* **SOURCE PASSAGE**:
......

I Laughed as Everyone Lost Their Shit
I admit to mostly hanging out online versus interacting — just observing is interesting. I joined the internet age in 1996 using it as tool to connect with more information.
The social media hoopla ignited without me.
I’ve only been on Facebook for about a year and I find the exercise to be tedious. Maybe if I had more friends…
Anyway.
Recently someone posted a link to Aime Harper’s post White Fragility and Joel Salatin’s ‘Good Food’ Framework: Daring to Critique The Mainstream Food and Sustainability Movement’s White Hero on the Facebook group ‘Regrarians’ with the either cunning or innocently phrased “Any thoughts on this…” I laughed.
The comments went on for days…hundreds of comments, comments on the comments, likes on the comments…and honestly most of the quibbling made me laugh so hard that I cried.
Why?

......

* **DATA PROVIDED**:
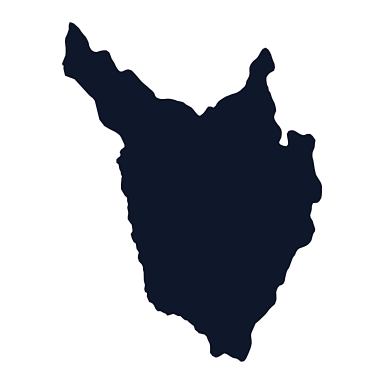 outline of Nova Guarita, Mato Grosso, Brazil
{"feature_id": "56859067B53302973548403", "entity_name": "Nova Guarita", "entity_type": "district", "adm_level": 2, "iso_a3": "BRA", "parent_name": "Brazil", "parent_adm1": "Mato Grosso", "projection": "natural_earth1", "projection_center": [-55.345, -10.288], "detail": "fine", "context": "isolated", "style": "filled", "palette": "ink", "viewbox_px": 384, "rotation_deg": 0, "n_neighbors": 0, "source": "geoboundaries", "source_scale": "gbopen_adm2", "svg_char_len": 4303}
<svg xmlns="http://www.w3.org/2000/svg" viewBox="0 0 384 384"><path d="M62.8,64.0L64.4,65.5L64.2,68.7L65.0,72.2L65.7,75.1L75.0,78.6L89.8,94.8L93.6,97.9L95.5,100.5L100.1,119.3L104.8,125.4L106.6,126.5L110.2,128.6L114.3,130.6L116.0,131.5L118.4,133.2L120.2,134.7L121.8,137.1L123.1,140.0L124.0,141.9L125.1,144.4L125.3,147.4L121.6,150.1L120.5,152.2L121.4,154.7L120.6,156.9L118.5,158.3L117.1,159.8L117.2,162.4L119.2,163.8L119.7,166.5L120.1,168.9L121.4,171.4L121.7,174.2L122.8,176.1L122.2,178.5L122.0,181.4L121.7,184.5L121.8,189.0L123.5,191.9L125.5,195.3L127.9,197.4L127.9,201.0L128.8,204.2L128.0,207.7L128.8,211.1L129.0,213.9L128.5,216.5L128.5,219.0L130.3,221.7L132.5,224.5L133.0,228.2L133.3,231.5L131.5,234.2L132.5,238.0L134.2,241.5L136.6,243.2L136.9,246.2L137.4,249.0L138.8,250.6L139.6,252.9L138.8,255.3L138.6,257.8L139.6,261.0L142.3,263.8L143.7,266.7L143.7,269.4L144.4,272.3L144.5,276.1L144.6,280.3L145.0,282.4L145.7,284.5L145.5,286.7L145.0,288.9L145.6,291.4L147.9,292.6L147.6,296.5L149.6,301.2L152.7,302.7L154.6,304.9L156.2,308.6L158.1,310.5L160.4,310.3L164.2,312.3L166.0,312.9L167.6,314.8L170.7,313.9L173.4,313.0L175.4,313.9L178.0,315.2L181.0,315.4L183.0,317.6L185.3,319.4L187.6,319.7L189.4,321.6L192.7,324.3L194.4,325.3L195.6,329.3L197.8,331.0L199.2,332.5L201.7,333.1L205.1,333.9L207.4,336.3L208.2,338.7L209.1,340.9L210.3,343.2L210.8,345.5L210.9,350.0L210.7,352.4L212.8,355.2L215.9,356.8L218.0,356.2L220.4,354.9L224.1,352.5L227.1,353.4L229.8,355.2L233.1,357.1L237.5,358.1L241.3,361.0L243.7,360.5L245.4,358.4L247.1,354.7L248.4,351.7L249.8,348.1L250.5,345.6L251.0,343.0L250.7,339.1L250.3,335.8L250.5,333.5L251.4,331.1L252.4,328.9L253.6,326.1L254.9,323.1L256.6,321.7L258.8,319.8L261.9,316.8L264.4,314.4L266.3,312.2L268.6,309.1L271.1,306.5L274.3,303.7L275.7,299.5L275.6,294.9L275.4,292.1L276.1,289.6L277.1,287.3L279.1,285.0L281.4,284.3L283.1,282.9L284.0,280.7L284.5,277.6L285.7,272.5L286.7,269.8L288.3,267.6L289.3,265.1L290.5,261.8L292.3,257.1L294.4,254.5L295.4,251.9L297.1,249.2L299.3,247.6L301.7,246.8L305.5,245.3L307.6,243.9L309.6,241.9L310.8,239.9L312.0,235.3L312.9,232.8L314.2,231.1L314.4,228.9L312.7,223.7L312.0,221.2L310.0,218.0L309.4,215.0L310.4,211.7L311.0,209.5L311.1,206.0L312.4,202.4L315.4,202.1L317.2,202.0L318.8,200.7L320.5,197.9L321.0,195.4L321.2,192.4L321.2,186.0L320.3,183.1L315.3,175.0L314.1,169.8L312.7,160.9L311.9,157.9L311.6,155.6L311.9,152.1L313.9,147.1L314.2,143.2L314.7,140.2L313.5,138.6L312.1,136.5L310.0,134.7L307.1,134.7L305.0,135.7L302.7,135.9L300.3,135.0L298.1,133.8L295.8,132.3L293.9,131.3L291.6,130.9L289.0,131.6L287.6,134.1L288.0,137.2L288.8,141.3L288.8,144.8L286.6,147.1L284.1,146.7L282.1,146.1L279.8,145.0L278.2,142.9L278.9,140.8L280.5,137.5L281.0,134.4L281.0,131.9L280.4,129.4L278.8,126.8L276.9,124.6L275.0,121.8L273.7,119.2L273.3,116.7L274.2,113.5L275.4,110.8L275.0,107.4L274.0,103.8L272.9,101.4L271.7,99.1L270.9,96.9L270.3,94.9L269.6,92.9L268.0,90.7L267.6,87.5L266.3,85.1L265.9,82.5L265.6,79.8L265.7,77.3L267.1,74.8L269.1,72.6L271.3,71.3L273.4,70.2L274.2,67.4L273.8,64.1L272.9,62.1L271.5,58.4L270.4,54.8L269.1,52.1L267.6,49.9L265.5,48.5L263.1,49.6L261.3,52.2L259.8,55.0L258.1,57.7L256.6,59.3L254.9,60.7L253.2,62.2L251.3,64.8L250.2,67.7L250.1,70.0L250.3,73.0L249.9,76.1L248.7,78.6L247.1,81.4L246.5,84.6L245.2,87.0L242.6,89.3L240.8,91.1L238.3,92.7L236.4,93.6L234.6,94.2L232.3,94.8L229.1,96.1L225.8,97.4L223.0,99.1L220.9,100.5L219.1,101.9L217.6,103.7L216.4,106.1L213.7,108.5L210.8,107.3L208.5,107.4L207.1,109.2L205.8,111.3L203.8,113.8L201.0,116.1L199.2,116.6L197.3,115.4L194.9,112.7L193.1,110.4L191.2,108.2L189.0,106.9L186.0,105.4L183.1,103.0L180.0,102.1L177.6,101.8L175.2,100.8L171.8,99.9L169.9,99.6L168.0,99.4L165.0,99.7L162.5,99.8L160.3,99.7L157.9,99.0L156.0,98.1L154.5,96.2L153.5,93.3L151.6,91.2L149.5,89.5L148.0,88.1L146.4,86.7L143.9,84.6L141.4,82.4L139.5,80.3L137.0,77.3L134.2,74.1L131.3,71.1L128.1,70.1L125.7,70.7L123.4,71.8L121.2,72.5L119.0,71.7L117.6,70.4L116.5,68.7L115.3,66.8L113.7,63.3L111.9,60.4L110.7,58.4L109.9,55.9L108.7,52.9L106.0,51.0L102.8,51.1L99.4,51.9L96.9,52.8L93.8,52.4L91.0,50.6L89.5,48.3L88.5,46.1L87.9,42.8L86.5,39.7L85.1,37.3L83.5,35.5L80.9,32.4L78.5,28.7L75.9,26.3L73.4,24.1L70.2,23.0L69.5,25.1L69.5,29.6L67.9,34.4L66.1,38.1L65.7,41.4L66.4,48.2L66.4,52.4L66.2,55.4L63.9,61.1L62.8,64.0Z" fill="#0f172a" stroke="#020617" stroke-width="1.5"/></svg>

......

* **TASK OBJECTIVE**: Can you reproduce the Facebook essay word for word, from "I’ve only been" up to and including "that I cried."?

* **RESULT**:
I’ve only been on Facebook for about a year and I find the exercise to be tedious. Maybe if I had more friends…
Anyway.
Recently someone posted a link to Aime Harper’s post White Fragility and Joel Salatin’s ‘Good Food’ Framework: Daring to Critique The Mainstream Food and Sustainability Movement’s White Hero on the Facebook group ‘Regrarians’ with the either cunning or innocently phrased “Any thoughts on this…” I laughed.
The comments went on for days…hundreds of comments, comments on the comments, likes on the comments…and honestly most of the quibbling made me laugh so hard that I cried.